» Problem statement:
Reproduce every line of text in the listing below verbatim, leaving the pictures out.

Page images and extracted text:
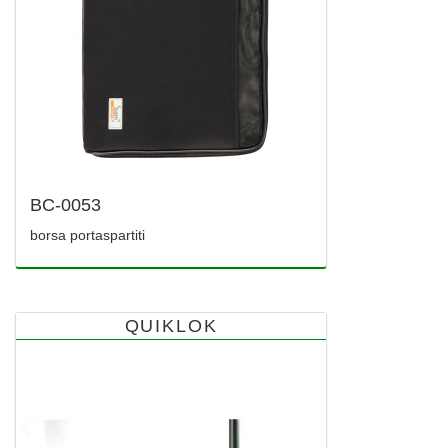
BC-0053
borsa portaspartiti
QUIKLOK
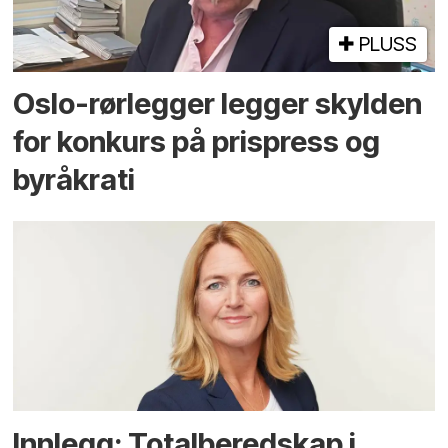
PLUSS
Oslo-rørlegger legger skylden
for konkurs på prispress og
byråkrati
Innlegg: Totalberedskap i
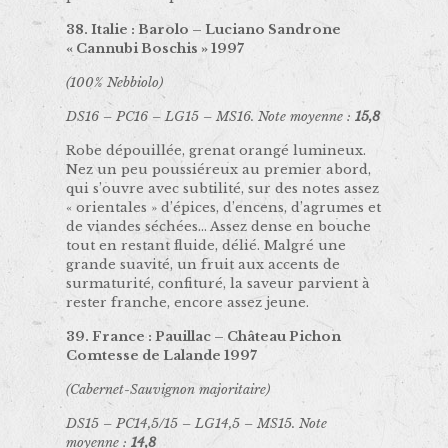
38. Italie : Barolo – Luciano Sandrone
« Cannubi Boschis » 1997
(100% Nebbiolo)
DS16 – PC16 – LG15 – MS16. Note moyenne :
15,8
Robe dépouillée, grenat orangé lumineux.
Nez un peu poussiéreux au premier abord,
qui s’ouvre avec subtilité, sur des notes assez
« orientales » d’épices, d’encens, d’agrumes et
de viandes séchées… Assez dense en bouche
tout en restant fluide, délié. Malgré une
grande suavité, un fruit aux accents de
surmaturité, confituré, la saveur parvient à
rester franche, encore assez jeune.
39. France : Pauillac – Château Pichon
Comtesse de Lalande 1997
(Cabernet-Sauvignon majoritaire)
DS15 – PC14,5/15 – LG14,5 – MS15. Note
moyenne :
14,8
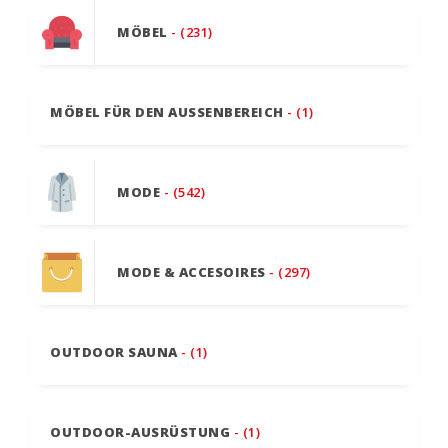
MÖBEL
- (231)
MÖBEL FÜR DEN AUSSENBEREICH
- (1)
MODE
- (542)
MODE & ACCESOIRES
- (297)
OUTDOOR SAUNA
- (1)
OUTDOOR-AUSRÜSTUNG
- (1)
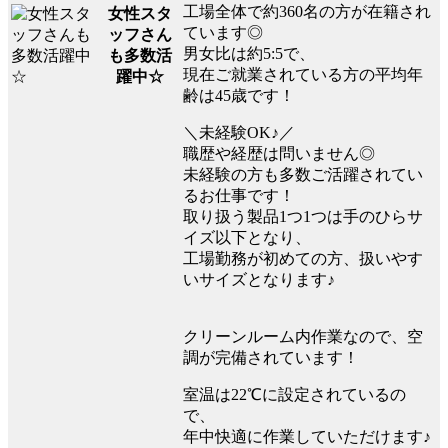
工場全体で約360名の方が在籍され
女性スタ
ています◎
ッフさん
男女比は約5:5で、
も多数活
現在ご就業されている方の平均年
躍中☆
齢は45歳です！
＼未経験OK♪／
職歴や経歴は問いません◎
未経験の方も多数ご活躍されてい
るお仕事です！
取り扱う製品1つ1つは手のひらサ
イズ以下となり、
工場勤務が初めての方、扱いやす
いサイズとなります♪
クリーンルーム内作業なので、空
調が完備されています！
室温は22℃に設定されているの
で、
年中快適に作業していただけます♪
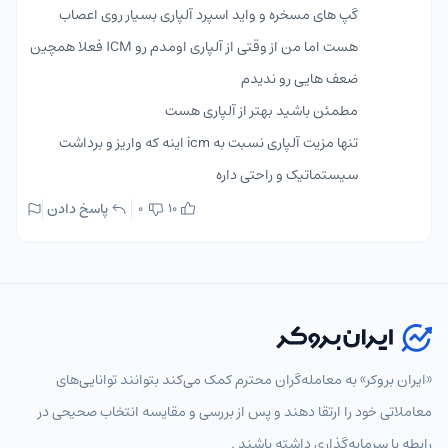
گپ های مسخره و واید اسپرد آلپاری بسیار روی اعصاب
هست اما من از وقتی از آلپاری اومدم رو ICM فعلا همچین
ضعف هایی رو ندیدم
مطمئن باشید بهتر از آلپاری هست
تنها مزیت آلپاری نسبت به icm اینه که واریز و برداشت
سیستماتیک و راحتی داره
پاسخ دادن
0
10
«ایران بروکر» به معامله‌گران محترم کمک می‌کند بتوانند توانایی‌های
معاملاتی خود را ارتقا دهند و پس از بررسی و مقایسه انتخاب‌ صحیحی در
رابطه با سرمایه‌گذاری داشته باشند .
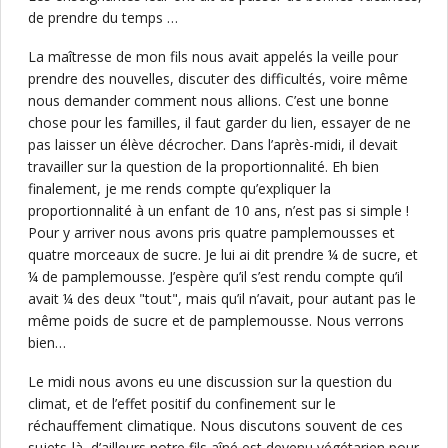
de prendre du temps …
La maîtresse de mon fils nous avait appelés la veille pour
prendre des nouvelles, discuter des difficultés, voire même
nous demander comment nous allions. C’est une bonne
chose pour les familles, il faut garder du lien, essayer de ne
pas laisser un élève décrocher. Dans l’après-midi, il devait
travailler sur la question de la proportionnalité. Eh bien
finalement, je me rends compte qu’expliquer la
proportionnalité à un enfant de 10 ans, n’est pas si simple !
Pour y arriver nous avons pris quatre pamplemousses et
quatre morceaux de sucre. Je lui ai dit prendre ¼ de sucre, et
¼ de pamplemousse. J’espère qu’il s’est rendu compte qu’il
avait ¼ des deux "tout", mais qu’il n’avait, pour autant pas le
même poids de sucre et de pamplemousse. Nous verrons
bien…
Le midi nous avons eu une discussion sur la question du
climat, et de l’effet positif du confinement sur le
réchauffement climatique. Nous discutons souvent de ces
sujets-là, d’ailleurs notre fils aîné est devenu végétarien pour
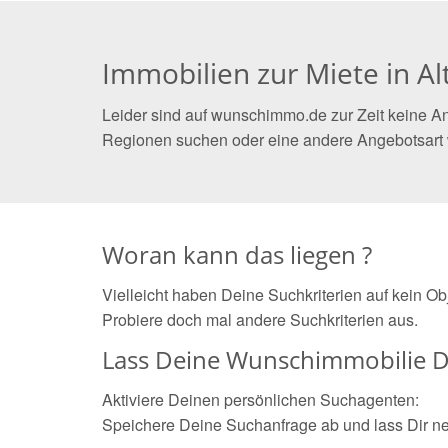
Immobilien zur Miete in 
Leider sind auf wunschimmo.de zur Zeit keine An
Regionen suchen oder eine andere Angebotsart
Woran kann das liegen ?
Vielleicht haben Deine Suchkriterien auf kein O
Probiere doch mal andere Suchkriterien aus.
Lass Deine Wunschimmobilie D
Aktiviere Deinen persönlichen Suchagenten:
Speichere Deine Suchanfrage ab und lass Dir n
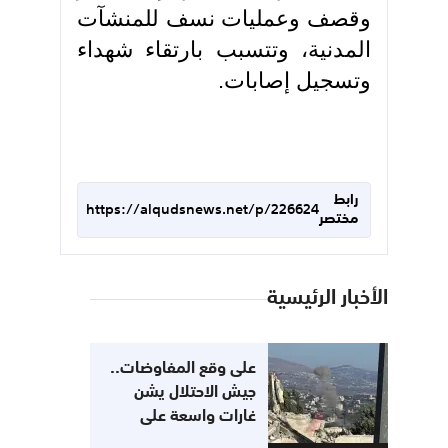
وقصف وعمليات نسف للمنشآت
المدنية، وتتسبب بارتقاء شهداء
وتسجيل إصابات.
رابط
https://alqudsnews.net/p/226624
مختصر
الأخبار الرئيسية
على وقع المفاوضات..
جيش الاحتلال يشن
غارات واسعة على
جنوب لبنان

» Solution:
BC-0053
borsa portaspartiti
QUIKLOK
PLUSS
Oslo-rørlegger legger skylden
for konkurs på prispress og
byråkrati
Innlegg: Totalberedskap i
38. Italie : Barolo – Luciano Sandrone
« Cannubi Boschis » 1997
(100% Nebbiolo)
DS16 – PC16 – LG15 – MS16. Note moyenne :
15,8
Robe dépouillée, grenat orangé lumineux.
Nez un peu poussiéreux au premier abord,
qui s’ouvre avec subtilité, sur des notes assez
« orientales » d’épices, d’encens, d’agrumes et
de viandes séchées… Assez dense en bouche
tout en restant fluide, délié. Malgré une
grande suavité, un fruit aux accents de
surmaturité, confituré, la saveur parvient à
rester franche, encore assez jeune.
39. France : Pauillac – Château Pichon
Comtesse de Lalande 1997
(Cabernet-Sauvignon majoritaire)
DS15 – PC14,5/15 – LG14,5 – MS15. Note
moyenne :
14,8
MÖBEL
- (231)
MÖBEL FÜR DEN AUSSENBEREICH
- (1)
MODE
- (542)
MODE & ACCESOIRES
- (297)
OUTDOOR SAUNA
- (1)
OUTDOOR-AUSRÜSTUNG
- (1)
工場全体で約360名の方が在籍され
女性スタ
ています◎
ッフさん
男女比は約5:5で、
も多数活
現在ご就業されている方の平均年
躍中☆
齢は45歳です！
＼未経験OK♪／
職歴や経歴は問いません◎
未経験の方も多数ご活躍されてい
るお仕事です！
取り扱う製品1つ1つは手のひらサ
イズ以下となり、
工場勤務が初めての方、扱いやす
いサイズとなります♪
クリーンルーム内作業なので、空
調が完備されています！
室温は22℃に設定されているの
で、
年中快適に作業していただけます♪
گپ های مسخره و واید اسپرد آلپاری بسیار روی اعصاب
هست اما من از وقتی از آلپاری اومدم رو ICM فعلا همچین
ضعف هایی رو ندیدم
مطمئن باشید بهتر از آلپاری هست
تنها مزیت آلپاری نسبت به icm اینه که واریز و برداشت
سیستماتیک و راحتی داره
پاسخ دادن
0
10
«ایران بروکر» به معامله‌گران محترم کمک می‌کند بتوانند توانایی‌های
معاملاتی خود را ارتقا دهند و پس از بررسی و مقایسه انتخاب‌ صحیحی در
رابطه با سرمایه‌گذاری داشته باشند .
de prendre du temps …
La maîtresse de mon fils nous avait appelés la veille pour
prendre des nouvelles, discuter des difficultés, voire même
nous demander comment nous allions. C’est une bonne
chose pour les familles, il faut garder du lien, essayer de ne
pas laisser un élève décrocher. Dans l’après-midi, il devait
travailler sur la question de la proportionnalité. Eh bien
finalement, je me rends compte qu’expliquer la
proportionnalité à un enfant de 10 ans, n’est pas si simple !
Pour y arriver nous avons pris quatre pamplemousses et
quatre morceaux de sucre. Je lui ai dit prendre ¼ de sucre, et
¼ de pamplemousse. J’espère qu’il s’est rendu compte qu’il
avait ¼ des deux "tout", mais qu’il n’avait, pour autant pas le
même poids de sucre et de pamplemousse. Nous verrons
bien…
Le midi nous avons eu une discussion sur la question du
climat, et de l’effet positif du confinement sur le
réchauffement climatique. Nous discutons souvent de ces
sujets-là, d’ailleurs notre fils aîné est devenu végétarien pour
Immobilien zur Miete in 
Leider sind auf wunschimmo.de zur Zeit keine An
Regionen suchen oder eine andere Angebotsart
Woran kann das liegen ?
Vielleicht haben Deine Suchkriterien auf kein O
Probiere doch mal andere Suchkriterien aus.
Lass Deine Wunschimmobilie D
Aktiviere Deinen persönlichen Suchagenten:
Speichere Deine Suchanfrage ab und lass Dir n
وقصف وعمليات نسف للمنشآت
المدنية، وتتسبب بارتقاء شهداء
وتسجيل إصابات.
رابط
https://alqudsnews.net/p/226624
مختصر
الأخبار الرئيسية
على وقع المفاوضات..
جيش الاحتلال يشن
غارات واسعة على
جنوب لبنان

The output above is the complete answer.